The II-86 landed at a rustic fighter base with only a few helicopters on it, Colonel Mitch Turner noted. As divisional intelligence officer, he was taking in a lot of what he saw in Russia, and what he saw wasn’t all that encouraging. Like General Diggs, he’d entered the Army when the USSR had been the main enemy and principal worry for the United States Army, and now he was wondering how many of the intelligence estimates he’d help draft as a young spook officer had been pure fantasy. Either that or the mighty had fallen farther and faster than any nation in history. The Russian army wasn’t even a shadow of what the Red Army had been. The “Rompin’, Stompin’ Russian Red Ass” so feared by NATO was as dead as the stegosaurus toys his son liked to play with, and right now that was not such a good thing. The Russian Federation looked like a rich family of old with no sons to defend it, and the girl kids were getting raped. Not a good thing. The Russians, like America, still had nuclear weapons—bombs, deliverable by bombers and tactical fight­ers. However, the Chinese had missiles to deliver theirs, and they were targeted at cities, and the Big Question was whether the Russians had the stones to trade a few cities and, say, forty million people for a gold mine and some oil fields. Probably not, Turner figured. Not something a smart man would do. Similarly, they could not afford a war of attrition against a country with nine times as many people and a healthier economy, even over this ground. No, if they were to defeat the Chinese, it had to be with maneuver and agility, but their military was in the shitter, and neither trained nor equipped to play maneuver warfare.
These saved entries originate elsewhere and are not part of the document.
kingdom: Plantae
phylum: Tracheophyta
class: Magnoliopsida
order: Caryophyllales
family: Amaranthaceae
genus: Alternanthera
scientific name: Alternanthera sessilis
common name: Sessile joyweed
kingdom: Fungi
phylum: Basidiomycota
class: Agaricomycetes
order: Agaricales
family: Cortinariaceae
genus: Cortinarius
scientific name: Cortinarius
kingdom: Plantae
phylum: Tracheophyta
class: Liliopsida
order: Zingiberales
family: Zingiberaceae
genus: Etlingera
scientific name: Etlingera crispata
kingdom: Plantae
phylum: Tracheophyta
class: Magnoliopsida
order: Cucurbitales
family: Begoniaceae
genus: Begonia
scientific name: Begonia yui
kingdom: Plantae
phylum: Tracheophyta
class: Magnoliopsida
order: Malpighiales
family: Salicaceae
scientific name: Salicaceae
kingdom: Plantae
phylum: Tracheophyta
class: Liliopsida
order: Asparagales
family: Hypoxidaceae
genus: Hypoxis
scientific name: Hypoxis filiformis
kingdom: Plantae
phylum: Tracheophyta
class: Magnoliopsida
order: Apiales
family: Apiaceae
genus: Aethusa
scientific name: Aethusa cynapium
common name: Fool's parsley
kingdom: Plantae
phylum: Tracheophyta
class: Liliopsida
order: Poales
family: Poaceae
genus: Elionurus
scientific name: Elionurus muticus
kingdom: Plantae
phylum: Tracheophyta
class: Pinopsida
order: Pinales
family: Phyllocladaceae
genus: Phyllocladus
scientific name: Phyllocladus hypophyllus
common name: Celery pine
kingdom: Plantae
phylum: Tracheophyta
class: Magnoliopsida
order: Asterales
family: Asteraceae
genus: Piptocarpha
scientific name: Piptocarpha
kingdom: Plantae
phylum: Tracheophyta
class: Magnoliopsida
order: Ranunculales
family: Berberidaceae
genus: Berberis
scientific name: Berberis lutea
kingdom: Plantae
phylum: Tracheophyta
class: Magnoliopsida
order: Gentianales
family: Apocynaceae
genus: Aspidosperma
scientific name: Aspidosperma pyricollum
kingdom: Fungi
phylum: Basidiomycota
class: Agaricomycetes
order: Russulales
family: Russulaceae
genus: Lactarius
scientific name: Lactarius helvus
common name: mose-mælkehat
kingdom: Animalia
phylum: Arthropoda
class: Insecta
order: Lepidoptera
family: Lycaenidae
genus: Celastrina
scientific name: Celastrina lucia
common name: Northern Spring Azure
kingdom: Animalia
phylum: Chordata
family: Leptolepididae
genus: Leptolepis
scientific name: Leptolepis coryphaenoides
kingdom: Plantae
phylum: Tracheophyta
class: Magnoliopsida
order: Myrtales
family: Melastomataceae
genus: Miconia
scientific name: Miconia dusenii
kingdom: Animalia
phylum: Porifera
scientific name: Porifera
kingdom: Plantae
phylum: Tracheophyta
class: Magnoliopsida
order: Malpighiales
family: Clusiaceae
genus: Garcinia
This, Turner thought on reflection, was going to be an interesting war. It was not the sort he wanted to fight. Better to clobber a dumb lit­tle enemy than mix it up with a smart powerful one. It might not be glo­rious, but it was a hell of a lot safer.

“Mitch,” General Diggs said, as they stood to walk off the air­plane. “Thoughts?”

“Well, sir, we might have picked a better place to fly to. Way things look, this is going to be a little exciting.” “Go on,” the general ordered.

“The other side has better cards. More troops, better-trained troops, more equipment. Their task, crossing a lot of nasty country, is not enviable, but neither is the Russian task, defending against it. To win they have to play maneuver warfare. But I don’t see that they have the horsepower to pull it off.”

“Their boss out here, Bondarenko. He’s pretty good.” “So was Erwin Rommel, sir, but Montgomery whupped his ass.” There were staff cars lined up to drive them into the Russian com­mand post. The weather was clearer here, and they were close enough to the Chinese that a clear sky wasn’t something to enjoy anymore.